То-то и оно, что «в сторону», именно это удручало фон Гюзе и Киамиль-пашу. Говорить о точности стрельбы не приходилось, а раз так, то эффект от нее был более психологический, нежели разрушительный.

– Шуму много, – недовольно произнес Махмуд Киамиль-паша, – а вот много ли проку от такой стрельбы? Снаряды летят настолько далеко, что мы не можем проконтролировать результаты. Где они взрываются? Нам это неизвестно, мы стреляем почти наугад.

– Вынужден согласиться с вами, – мрачно отозвался Вильгельм. – Кроме того, каждый выстрел «Большой Берты» стоит денег. Весьма немалых денег! А деньги нужно тратить с умом. Конечно, если такой снаряд вдребезги разнесет, скажем, русский армейский нужник вместе со всем его содержимым, это не окупит даже сожженного пороха.

В очередной раз раздался громовой удар, под ногами собеседников вздрогнула земля. Еще один громадный снаряд, с воем разрывая воздух, помчался на север.

– Что вы, как мой начальник штаба, сделали для того, чтобы исправить ситуацию? – требовательным тоном спросил турецкий генерал. – Не могу же я сам заниматься этим вопросом. Аллах свидетель – у меня и без того хватает проблем!

Полковник фон Гюзе скрыл насмешливую улыбку: да, формально он подчиняется этому турецкому варвару, но если посмотреть в корень, то еще большой вопрос, кто из них принимает окончательные решения. В отношениях турецких военачальников и их немецких помощников и подчиненных весьма нередки были случаи, когда «хвост вилял собакой». По крайней мере здесь наблюдался как раз такой случай. Фон Гюзе считал подобное положение вещей справедливым: никакие пышные звания и ордена величиной с тарелку не заменят профессиональной военной выучки прусского образца.

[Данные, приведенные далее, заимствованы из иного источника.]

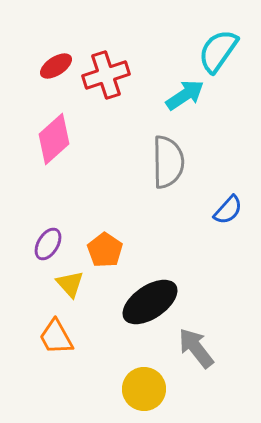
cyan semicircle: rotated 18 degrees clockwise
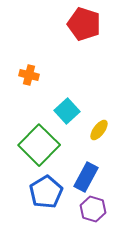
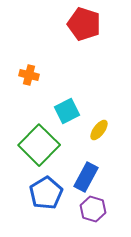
cyan square: rotated 15 degrees clockwise
blue pentagon: moved 1 px down
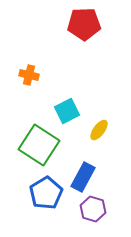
red pentagon: rotated 20 degrees counterclockwise
green square: rotated 12 degrees counterclockwise
blue rectangle: moved 3 px left
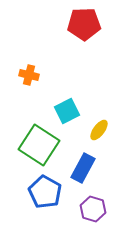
blue rectangle: moved 9 px up
blue pentagon: moved 1 px left, 1 px up; rotated 12 degrees counterclockwise
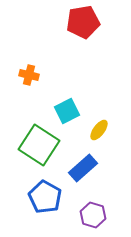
red pentagon: moved 1 px left, 2 px up; rotated 8 degrees counterclockwise
blue rectangle: rotated 20 degrees clockwise
blue pentagon: moved 5 px down
purple hexagon: moved 6 px down
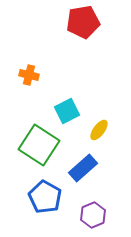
purple hexagon: rotated 20 degrees clockwise
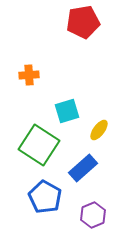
orange cross: rotated 18 degrees counterclockwise
cyan square: rotated 10 degrees clockwise
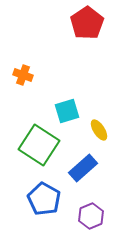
red pentagon: moved 4 px right, 1 px down; rotated 24 degrees counterclockwise
orange cross: moved 6 px left; rotated 24 degrees clockwise
yellow ellipse: rotated 70 degrees counterclockwise
blue pentagon: moved 1 px left, 2 px down
purple hexagon: moved 2 px left, 1 px down
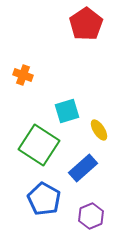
red pentagon: moved 1 px left, 1 px down
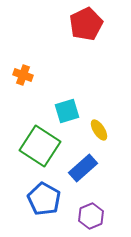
red pentagon: rotated 8 degrees clockwise
green square: moved 1 px right, 1 px down
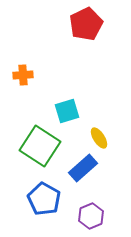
orange cross: rotated 24 degrees counterclockwise
yellow ellipse: moved 8 px down
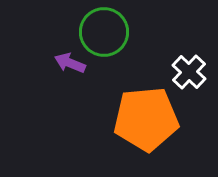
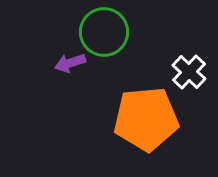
purple arrow: rotated 40 degrees counterclockwise
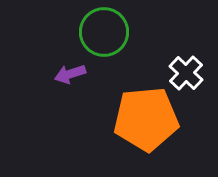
purple arrow: moved 11 px down
white cross: moved 3 px left, 1 px down
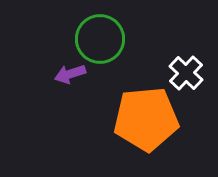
green circle: moved 4 px left, 7 px down
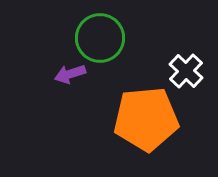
green circle: moved 1 px up
white cross: moved 2 px up
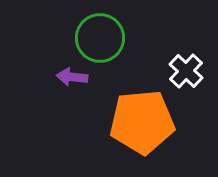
purple arrow: moved 2 px right, 3 px down; rotated 24 degrees clockwise
orange pentagon: moved 4 px left, 3 px down
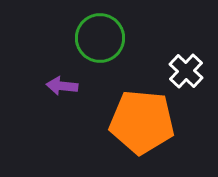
purple arrow: moved 10 px left, 9 px down
orange pentagon: rotated 10 degrees clockwise
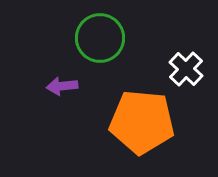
white cross: moved 2 px up
purple arrow: rotated 12 degrees counterclockwise
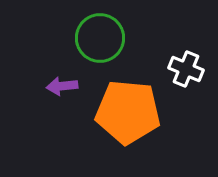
white cross: rotated 20 degrees counterclockwise
orange pentagon: moved 14 px left, 10 px up
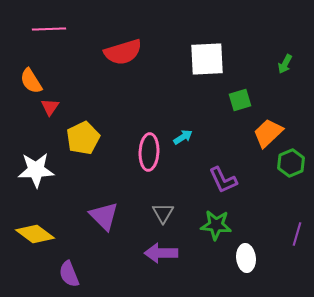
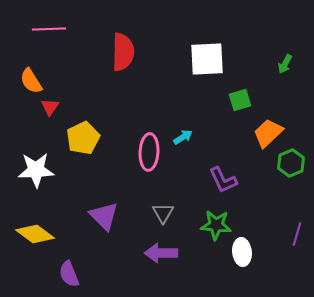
red semicircle: rotated 72 degrees counterclockwise
white ellipse: moved 4 px left, 6 px up
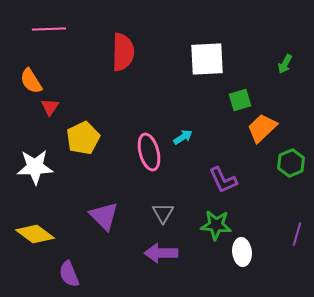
orange trapezoid: moved 6 px left, 5 px up
pink ellipse: rotated 18 degrees counterclockwise
white star: moved 1 px left, 3 px up
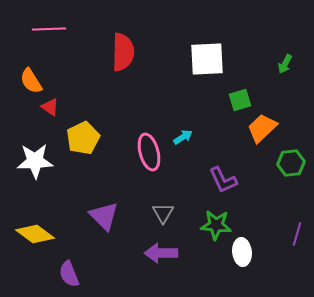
red triangle: rotated 30 degrees counterclockwise
green hexagon: rotated 16 degrees clockwise
white star: moved 6 px up
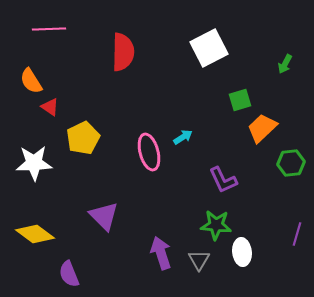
white square: moved 2 px right, 11 px up; rotated 24 degrees counterclockwise
white star: moved 1 px left, 2 px down
gray triangle: moved 36 px right, 47 px down
purple arrow: rotated 72 degrees clockwise
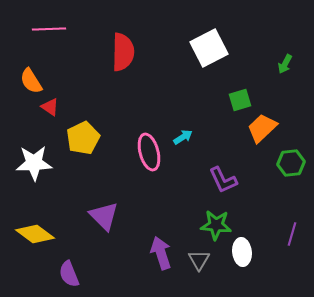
purple line: moved 5 px left
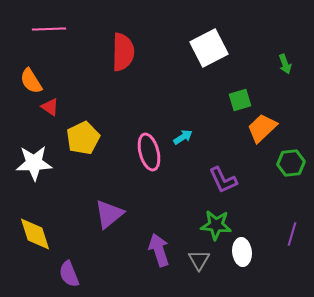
green arrow: rotated 48 degrees counterclockwise
purple triangle: moved 5 px right, 2 px up; rotated 36 degrees clockwise
yellow diamond: rotated 36 degrees clockwise
purple arrow: moved 2 px left, 3 px up
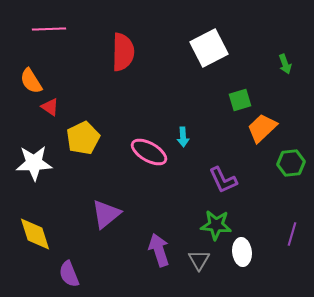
cyan arrow: rotated 120 degrees clockwise
pink ellipse: rotated 45 degrees counterclockwise
purple triangle: moved 3 px left
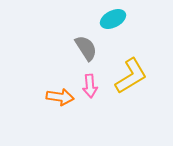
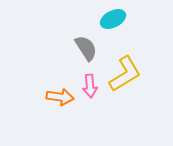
yellow L-shape: moved 6 px left, 2 px up
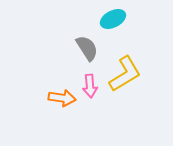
gray semicircle: moved 1 px right
orange arrow: moved 2 px right, 1 px down
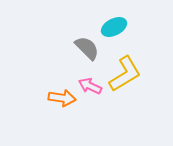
cyan ellipse: moved 1 px right, 8 px down
gray semicircle: rotated 12 degrees counterclockwise
pink arrow: rotated 120 degrees clockwise
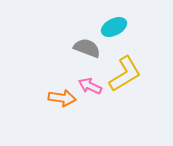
gray semicircle: rotated 24 degrees counterclockwise
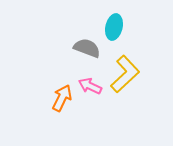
cyan ellipse: rotated 50 degrees counterclockwise
yellow L-shape: rotated 12 degrees counterclockwise
orange arrow: rotated 72 degrees counterclockwise
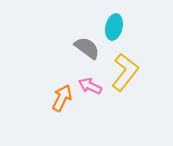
gray semicircle: rotated 16 degrees clockwise
yellow L-shape: moved 2 px up; rotated 9 degrees counterclockwise
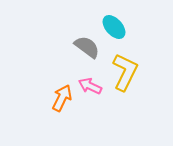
cyan ellipse: rotated 55 degrees counterclockwise
gray semicircle: moved 1 px up
yellow L-shape: rotated 12 degrees counterclockwise
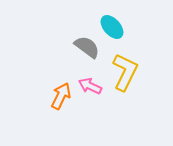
cyan ellipse: moved 2 px left
orange arrow: moved 1 px left, 2 px up
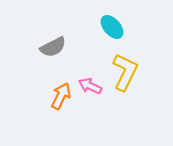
gray semicircle: moved 34 px left; rotated 116 degrees clockwise
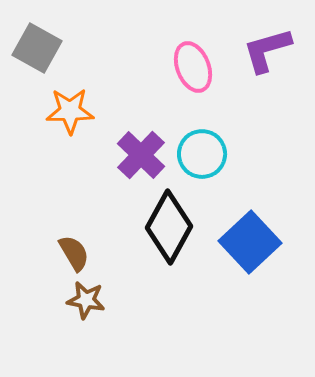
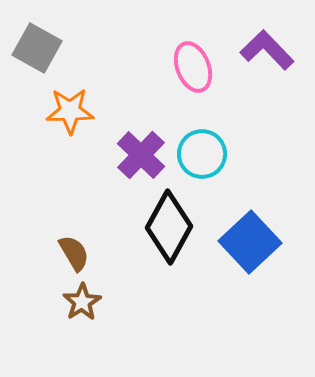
purple L-shape: rotated 62 degrees clockwise
brown star: moved 4 px left, 2 px down; rotated 30 degrees clockwise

– В расположение русской армии были направлены несколько лазутчиков. Увы, все они оказались растяпами и были задержаны казачьими разъездами.

– Досадно!

– Неизбежные издержки, – пожал плечами немец. – Последний из лазутчиков, самый опытный, отправлен в Сарыкомыш. Пока что он не вернулся, и никаких сведений о нем нет. Но, эфенди, думаю, что попадется и он. Я не слишком полагаюсь на лазутчиков, а армейская полевая контрразведка у русских налажена, надо отдать им должное, весьма неплохо.

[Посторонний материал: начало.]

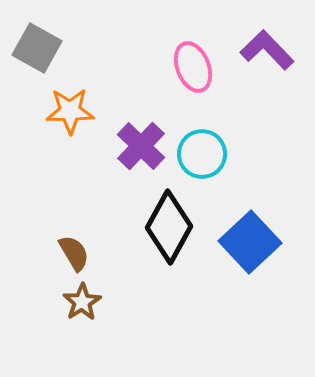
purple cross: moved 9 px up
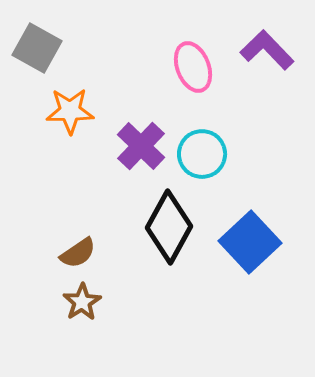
brown semicircle: moved 4 px right; rotated 87 degrees clockwise
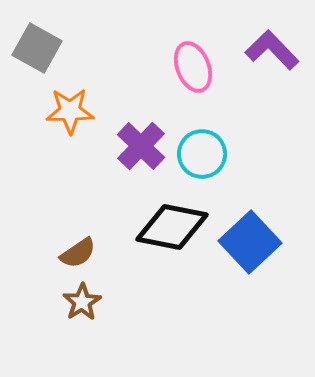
purple L-shape: moved 5 px right
black diamond: moved 3 px right; rotated 72 degrees clockwise
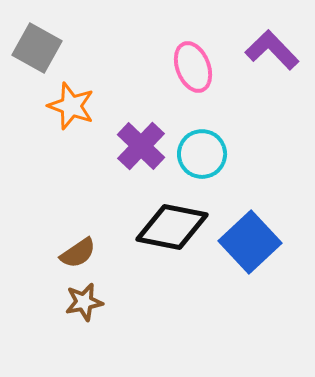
orange star: moved 1 px right, 5 px up; rotated 21 degrees clockwise
brown star: moved 2 px right; rotated 21 degrees clockwise
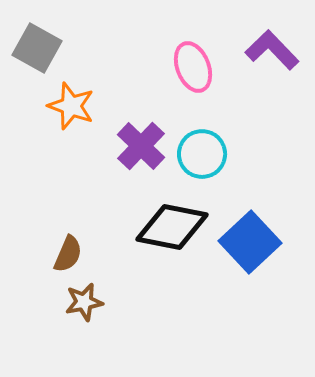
brown semicircle: moved 10 px left, 1 px down; rotated 33 degrees counterclockwise
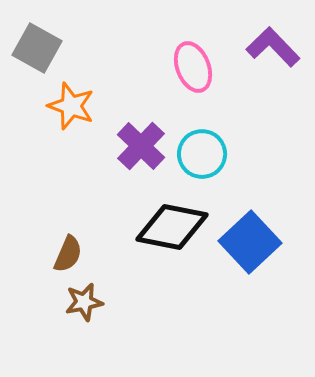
purple L-shape: moved 1 px right, 3 px up
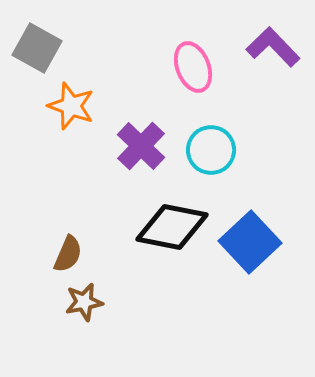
cyan circle: moved 9 px right, 4 px up
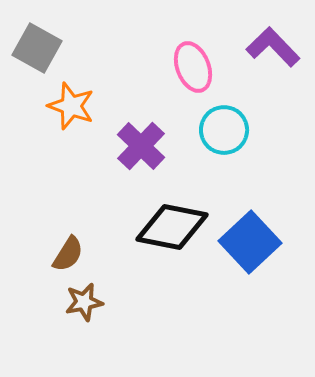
cyan circle: moved 13 px right, 20 px up
brown semicircle: rotated 9 degrees clockwise
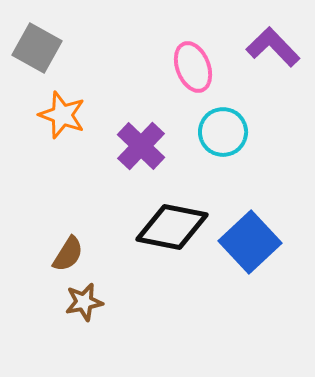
orange star: moved 9 px left, 9 px down
cyan circle: moved 1 px left, 2 px down
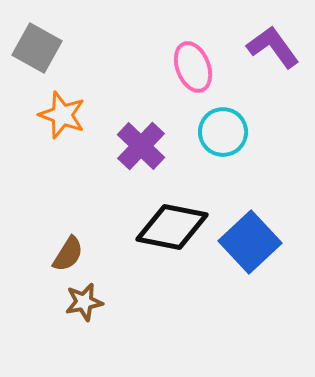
purple L-shape: rotated 8 degrees clockwise
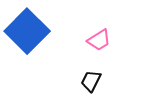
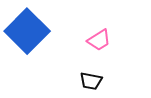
black trapezoid: rotated 105 degrees counterclockwise
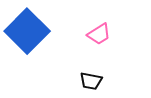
pink trapezoid: moved 6 px up
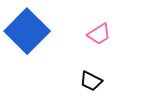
black trapezoid: rotated 15 degrees clockwise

Махмуд нахмурился: что же получается, ему докладывают о сплошных неудачах? И стрельба могучей гаубицы так и будет оказывать на русских по большей части лишь психологическое воздействие? Не этого он ожидал, когда давал согласие на предложение Вильгельма фон Гюзе об установке «Большой Берты»!

– Что лазутчики? Это лишь вспомогательные меры. Нам нужны точные карты русских позиций. И надеюсь, эфенди, вскоре у нас будут такие карты, которые вам и не снились! – уверенным тоном сказал немец, желая приободрить Киамиль-пашу.

– Каким образом, позвольте узнать? – Киамиль был заинтригован.

– Пусть это пока останется моим секретом. Не хочу испытывать судьбу и раньше времени посвящать вас в скучные подробности, – вот теперь фон Гюзе ясно давал понять турецкому генералу, кто есть кто. – Когда дело будет сделано, вы узнаете все детали.

Турок с мрачным видом кивнул. Он, конечно, понимал, что его вежливо поставили на место, но ссориться с немцем не захотел. Вильгельм фон Гюзе был слишком ценным специалистом, Махмуд нуждался в нем. Кроме того, пока что все хитроумные замыслы немца успешно претворялись в жизнь и давали отличный эффект. Было у Киамиль-паши, хитрого, как шакал, и еще одно соображение. Пусть Вильгельм фон Гюзе делает что хочет, пусть рискует своей репутацией и карьерой. Если он добьется успеха, то успех этот всегда можно будет разделить пополам или вовсе приписать себе. А если не добьется, то это будет только его провал. Вот так это будет выглядеть в глазах высшего турецкого командования. И немецкого, кстати, тоже.